= Robert D. Gamble =

American businessman and priest (1937–2020)

Robert David Gamble (born 9 March 1937 in Philadelphia, died on 17 November 2020 in Poznań) was an American businessman and Episcopal priest, a great-grandson of James Gamble (an Irishman of Scottish descent). Between 1980 and 1992, he was a hospital chaplain in Boston.

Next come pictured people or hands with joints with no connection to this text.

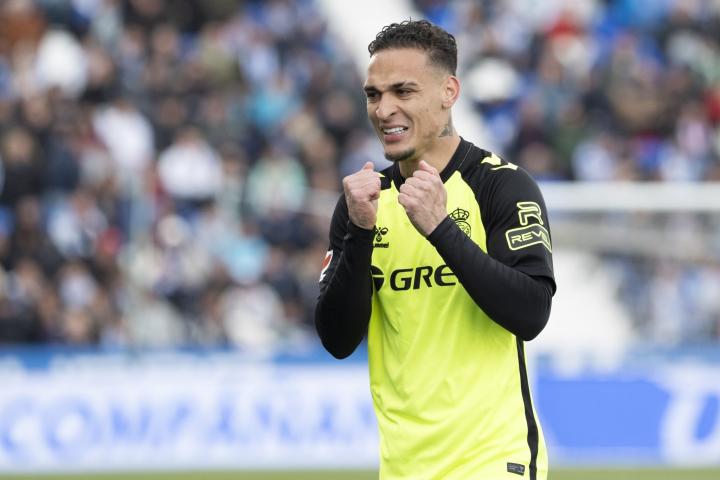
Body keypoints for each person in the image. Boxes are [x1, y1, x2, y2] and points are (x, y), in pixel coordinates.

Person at [315, 19, 556, 480]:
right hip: (403, 467)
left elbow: (531, 313)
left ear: (449, 92)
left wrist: (441, 229)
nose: (384, 109)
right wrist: (360, 232)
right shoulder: (363, 202)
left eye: (403, 91)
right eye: (373, 94)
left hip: (492, 460)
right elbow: (337, 340)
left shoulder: (501, 186)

In 1984, he started being engaged in the movement of Alcoholics Anonymous in Poland. In 1991 or 1992, he co-founded Radio Obywatelskie (Civic Radio, on Polish Wikipedia). In 1992, he co-founded Media Rodzina (a publishing house in Poznań). In 1999, he received the Order of Merit of the Republic of Poland. Between 2005 and 2014, he was the pastor of the Anglican Church in Poland (on Polish Wikipedia). In 2014, he received a title of a titular pastor of this parish from the Bishop in Europe. He used to organize a Christmas Eve for the solitary people in Poznań. In 2016, he received the Title of Merit of the City of Poznań (on Polish Wikipedia). He published a Polish version of Harry Potter and the Philosopher's Stone, an autobiography of Barack Obama, and Promise Me, Dad (a 2017 memoir by 46th U.S. President Joe Biden). Both in the case of Barack Obama and Joe Biden, he published their books before they became a President of the United States.